Even in the event of ovenight wholesale changes to culture, attitudes and government policies, we’re probably still fucked. According to the paper, we might have as little as a decade before we start to see the effects of climate change impact the structures of our societies. A short while later, we’ll be hacking up our neighbours for meat to feed our families.
The paper is a little sensationalist in places and perhaps tends to hyperbole. (“You will fear being violently killed before starving to death.”)
But I kind of think that’s fine.
The author concedes this, too. He admits that the language used is “to elicit an emotional response” because the situation we are facing requires us to “communicate emotively.”
I agree.
David Wallace-Wells, author of The Uninhabitable Earth, reports that a study into the effects of air pollution, which is likely to cause of 1.5-2 degrees centigrade of global warming, would cause 153 million deaths.
The equivalent of 25 Holocausts. And that’s just air pollution.

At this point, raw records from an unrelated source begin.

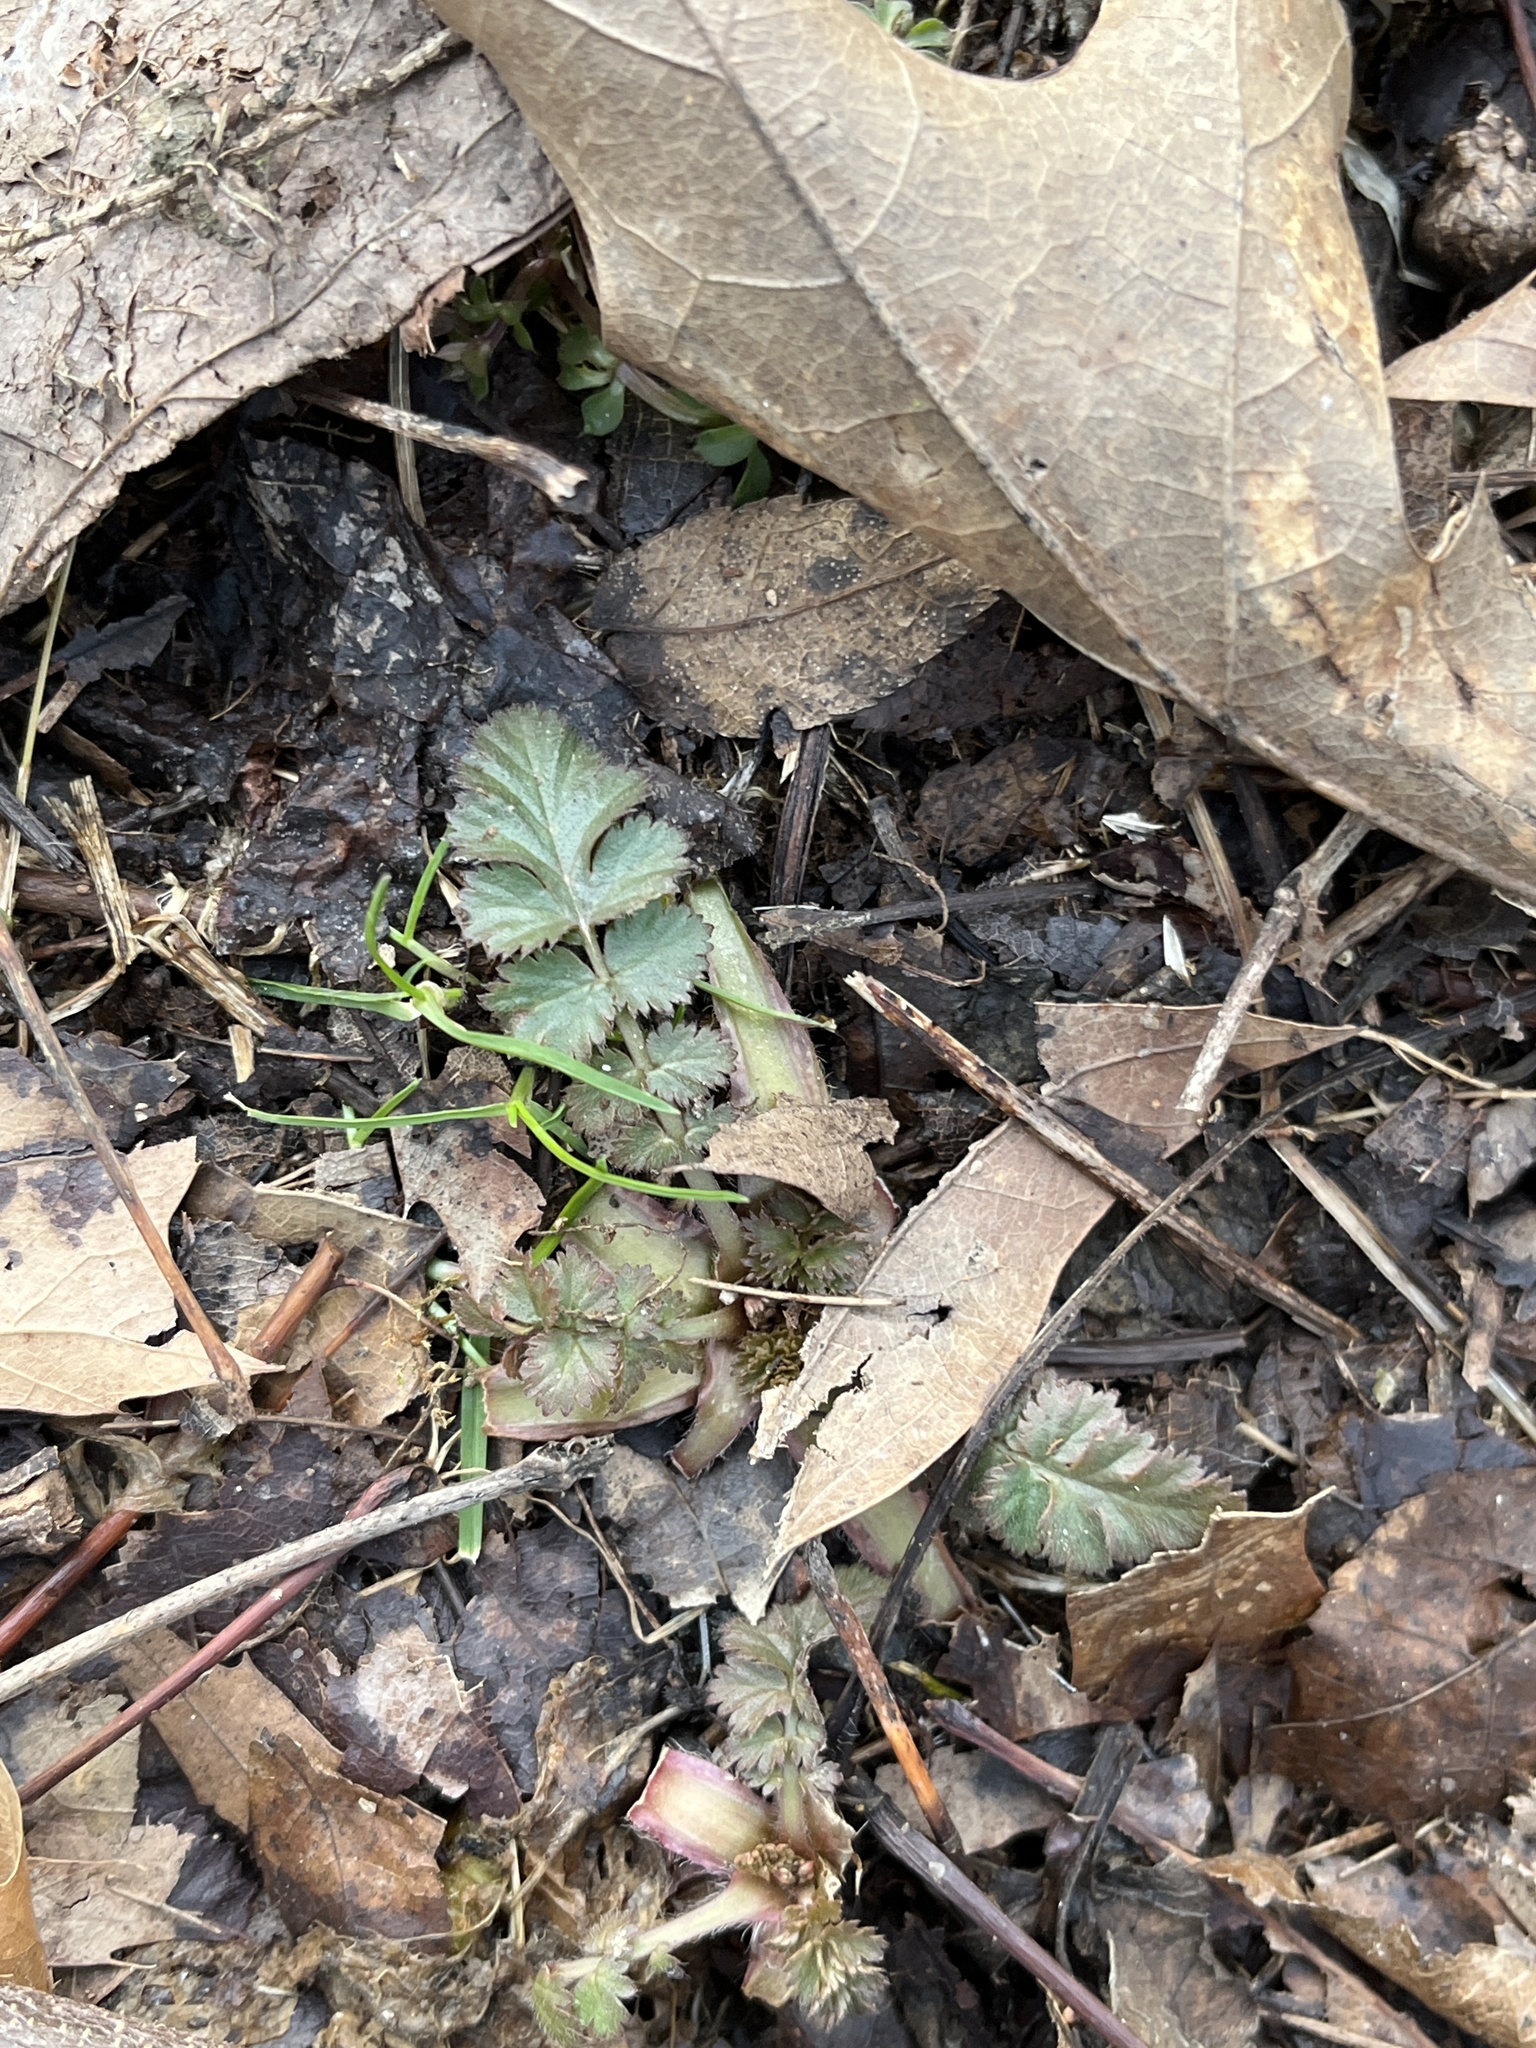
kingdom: Plantae
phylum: Tracheophyta
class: Magnoliopsida
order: Rosales
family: Rosaceae
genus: Geum
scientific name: Geum canadense
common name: White avens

When you start using multiple Holocausts as analogies, you might hope someone takes notice.
The problem with terms like “Climate Change” and “Global Warming” is that they’ve been bandied around since I was a kid. In the beginning they were grand, far-off concepts that were impossible to imagine. Over time they’ve become platitudes. Terms like “mass starvation”, “inevitable social collapse” and “mass extinction” are far easier to comprehend, and far easier to react to.
Global warming is something I’ve always paid lip service to, but never really worried about with any conviction. And I believe 99% of people are probably the same. Everyone has heard of it. It’s just no-one really gives a shit. But conclusive facts are hard to ignore. Like the fact that 17 of the 18 hottest years ever recorded on our planet have occurred since the year 2000.
I’ve got a little piece of land mapped out. There’s a beachie nearby that picks up every swell going, a left and a right point and a couple of other little nuggets. I’ll have an alfalfa patch and a rabbit hutch and some chickens. And the cream on the milk will be so thick like you can hardly cut it. I’m working towards it. Jus’ trying to raise a stake. If the world comes tumbling down then that’s where I hope I’ll be.
So, surfing.
What the fuck has this got to do with surfing and anti-depressive etc?
In the context of civil breakdown and ecological dystopia I think it would be fair to say that surfing probably isn’t all that important.
But what would your Doomsday prepper surf plans look like?
Have you got a spot in mind where you might hole up?
I do.
I’ve got a little piece of land mapped out. There’s a beachie nearby that picks up every swell going, a left and a right point and a couple of other little nuggets. I’ll have an alfalfa patch and a rabbit hutch and some chickens. And the cream on the milk will be so thick like you can hardly cut it. I’m working towards it. Jus’ trying to raise a stake. If the world comes tumbling down then that’s where I hope I’ll be. And if I get to share a few waves with my boys (currently two years and eight months old) then I’ll die happy.
We’ll be rightly judged by our children for our ecological fuck-ups. We’ll be judged for our ugly, capitalist agendas. Our selfishness, our greed and our willingness to step on people.
But I’ll tell you what: the every-man-for-himself-and-fuck-everyone else nature of Capitalism isn’t going to prepare anyone for when it’s every man for himself for food, water and shelter.
There are glimmers of hope. There are inspirational young women like Greta Thunberg. There are the girls from my second-year class who stand outside the school with their banners and their youth and their conviction. They believe they can force governments to take notice, to take action on climate and I believe they can.
When I see kids of 12 and 13 who are so focused, so unencumbered by ego and social pressures and so articulate in communicating what needs to happen, it bowls me over. They amaze me. They are a generation with the wherewithal and the savvy to stand up for what they want.
Seeing them gives me hope that this stupid pastime of surfing can continue to be a stupid pastime and that one day I will get to share a few waves with my boys.